How it works

The source tree

Shfs sources are split across a few directories. The shfs/Linux-2.x directory contains kernel module code for the specified kernel version, while the shfsmount/ directory is where user-space utilities live (shfsmount, the perl/shell server core is here too).

Where the code came from

Since writing new filesystem module from scratch is not very fun thing, shfs was partially based on Florin Malita's ftpfs. Using the ftpfs's code base required some bug fixing (locking, memory leaks, handling of date). As the time and development went on, the code from ftpfs began to vanish and now there is hardly any of the original code there. I have assimilated some portions of smbfs(ncpfs) code (mainly directory caching code through page cache) from the main Linux kernel tree.

Caches

Sending a shell command to the remote host on every request from the kernel VFS layer is not a wise idea, because of the high load it generates on both sides of ssh channel. A much better way is to use the caches for some operations, such as reading directories, reading and writing files, etc.

Read-write cache

(fcache.c)

This makes great performance improvements, since calling dd (= storing data on the remote side) for each page generates quite a high system load.
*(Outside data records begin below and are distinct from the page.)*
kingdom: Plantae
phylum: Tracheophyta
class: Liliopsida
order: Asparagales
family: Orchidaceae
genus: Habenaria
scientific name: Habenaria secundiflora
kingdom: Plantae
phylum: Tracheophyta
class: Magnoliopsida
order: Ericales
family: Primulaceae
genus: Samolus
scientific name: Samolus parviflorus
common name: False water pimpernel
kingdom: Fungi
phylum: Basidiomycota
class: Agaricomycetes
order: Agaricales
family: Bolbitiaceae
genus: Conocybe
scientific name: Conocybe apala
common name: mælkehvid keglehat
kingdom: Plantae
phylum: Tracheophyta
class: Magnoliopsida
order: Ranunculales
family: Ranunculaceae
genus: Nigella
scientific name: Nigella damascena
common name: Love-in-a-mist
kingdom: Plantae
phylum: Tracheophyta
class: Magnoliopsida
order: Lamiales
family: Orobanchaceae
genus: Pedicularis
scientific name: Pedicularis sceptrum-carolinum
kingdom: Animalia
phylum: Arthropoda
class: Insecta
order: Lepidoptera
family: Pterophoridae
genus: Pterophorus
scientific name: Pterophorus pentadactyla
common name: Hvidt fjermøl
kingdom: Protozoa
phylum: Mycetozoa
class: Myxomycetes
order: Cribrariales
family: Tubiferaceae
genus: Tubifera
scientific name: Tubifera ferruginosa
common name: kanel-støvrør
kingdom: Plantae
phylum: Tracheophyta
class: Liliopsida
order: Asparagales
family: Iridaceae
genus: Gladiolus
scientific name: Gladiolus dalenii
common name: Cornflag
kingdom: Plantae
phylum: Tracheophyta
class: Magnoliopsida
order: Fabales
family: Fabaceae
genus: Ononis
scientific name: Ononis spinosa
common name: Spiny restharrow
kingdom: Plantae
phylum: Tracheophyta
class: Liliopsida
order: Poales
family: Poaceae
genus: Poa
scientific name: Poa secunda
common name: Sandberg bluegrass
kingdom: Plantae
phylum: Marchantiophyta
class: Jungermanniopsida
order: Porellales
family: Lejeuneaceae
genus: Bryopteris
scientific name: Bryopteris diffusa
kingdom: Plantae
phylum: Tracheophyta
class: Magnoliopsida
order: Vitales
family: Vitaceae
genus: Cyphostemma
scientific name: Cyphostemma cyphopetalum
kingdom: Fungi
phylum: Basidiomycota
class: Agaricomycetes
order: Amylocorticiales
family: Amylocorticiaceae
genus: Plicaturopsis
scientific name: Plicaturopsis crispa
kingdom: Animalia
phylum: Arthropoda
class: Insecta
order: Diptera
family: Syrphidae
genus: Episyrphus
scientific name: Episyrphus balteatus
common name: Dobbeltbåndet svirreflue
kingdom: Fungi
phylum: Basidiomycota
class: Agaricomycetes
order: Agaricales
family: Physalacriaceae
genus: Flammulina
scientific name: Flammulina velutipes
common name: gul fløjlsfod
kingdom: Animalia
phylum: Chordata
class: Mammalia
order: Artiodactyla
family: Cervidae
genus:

By employing this read-write cache, dd is only called every on nth request. You can tune this cache using "cachesize" and "cachemax" options while mounting the filesystem.

Directory cache

(dcache.c)

Readline cache

(proc.c, function sock_readln)

Lines are read all at once instead of char-by-char. This speeds up directory lookups.

How it all works together

Figure illustrates: When a user calls shfsmount (or mount -t shfs) command in order to mount a remote share, basic checks are done, and a process is forked, and user command (ssh in most cases) is executed. This command has stdin/stdout redirected so it can be used for the connection by shfsmount. After the connection is established, shfsmount initializes the remote side and transfers "server" code to the remote side.

Although shfs is a shell filesystem, there are two different server code implementations available: shell and perl. Both have the same basic functionality although perl code is faster and more robust. Each implementation has its test phase which does all necessary checks (for perl this would be perl version, available modules, etc.).

Upon executing shfsmount, it calls mount syscall which passes the file descriptor (of ssh stdin/stdout) to the kernel module. Shfsmount could exit or wait for ssh to die and restart the connection again (while in persistent mode).